* [EXERCISE PROMPT]
Rewrite every line of the material below as a numbered list, and leave out any blank lines.

* [GIVEN ENTRIES]
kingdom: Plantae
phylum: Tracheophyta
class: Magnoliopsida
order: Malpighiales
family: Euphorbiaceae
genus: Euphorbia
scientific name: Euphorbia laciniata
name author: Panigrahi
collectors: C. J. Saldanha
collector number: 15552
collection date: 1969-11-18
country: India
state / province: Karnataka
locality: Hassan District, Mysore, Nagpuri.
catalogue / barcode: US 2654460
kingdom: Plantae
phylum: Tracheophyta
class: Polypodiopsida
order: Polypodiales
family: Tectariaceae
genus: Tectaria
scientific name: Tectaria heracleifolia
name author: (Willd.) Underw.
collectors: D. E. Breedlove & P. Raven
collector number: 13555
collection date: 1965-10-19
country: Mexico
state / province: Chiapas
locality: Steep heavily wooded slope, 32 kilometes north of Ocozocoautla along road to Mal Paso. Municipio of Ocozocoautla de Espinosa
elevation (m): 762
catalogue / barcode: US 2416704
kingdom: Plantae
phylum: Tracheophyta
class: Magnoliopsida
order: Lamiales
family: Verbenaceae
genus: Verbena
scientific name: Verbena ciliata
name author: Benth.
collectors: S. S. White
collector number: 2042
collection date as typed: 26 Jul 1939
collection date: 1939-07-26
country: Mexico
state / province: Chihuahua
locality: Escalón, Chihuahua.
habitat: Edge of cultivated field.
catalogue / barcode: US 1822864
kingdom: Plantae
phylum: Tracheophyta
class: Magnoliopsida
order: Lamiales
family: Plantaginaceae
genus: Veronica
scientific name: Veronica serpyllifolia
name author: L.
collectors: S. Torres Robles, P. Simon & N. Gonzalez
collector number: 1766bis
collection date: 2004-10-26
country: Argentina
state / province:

* [EXERCISE RESPONSE]
1. kingdom: Plantae
2. phylum: Tracheophyta
3. class: Magnoliopsida
4. order: Malpighiales
5. family: Euphorbiaceae
6. genus: Euphorbia
7. scientific name: Euphorbia laciniata
8. name author: Panigrahi
9. collectors: C. J. Saldanha
10. collector number: 15552
11. collection date: 1969-11-18
12. country: India
13. state / province: Karnataka
14. locality: Hassan District, Mysore, Nagpuri.
15. catalogue / barcode: US 2654460
16. kingdom: Plantae
17. phylum: Tracheophyta
18. class: Polypodiopsida
19. order: Polypodiales
20. family: Tectariaceae
21. genus: Tectaria
22. scientific name: Tectaria heracleifolia
23. name author: (Willd.) Underw.
24. collectors: D. E. Breedlove & P. Raven
25. collector number: 13555
26. collection date: 1965-10-19
27. country: Mexico
28. state / province: Chiapas
29. locality: Steep heavily wooded slope, 32 kilometes north of Ocozocoautla along road to Mal Paso. Municipio of Ocozocoautla de Espinosa
30. elevation (m): 762
31. catalogue / barcode: US 2416704
32. kingdom: Plantae
33. phylum: Tracheophyta
34. class: Magnoliopsida
35. order: Lamiales
36. family: Verbenaceae
37. genus: Verbena
38. scientific name: Verbena ciliata
39. name author: Benth.
40. collectors: S. S. White
41. collector number: 2042
42. collection date as typed: 26 Jul 1939
43. collection date: 1939-07-26
44. country: Mexico
45. state / province: Chihuahua
46. locality: Escalón, Chihuahua.
47. habitat: Edge of cultivated field.
48. catalogue / barcode: US 1822864
49. kingdom: Plantae
50. phylum: Tracheophyta
51. class: Magnoliopsida
52. order: Lamiales
53. family: Plantaginaceae
54. genus: Veronica
55. scientific name: Veronica serpyllifolia
56. name author: L.
57. collectors: S. Torres Robles, P. Simon & N. Gonzalez
58. collector number: 1766bis
59. collection date: 2004-10-26
60. country: Argentina
61. state / province:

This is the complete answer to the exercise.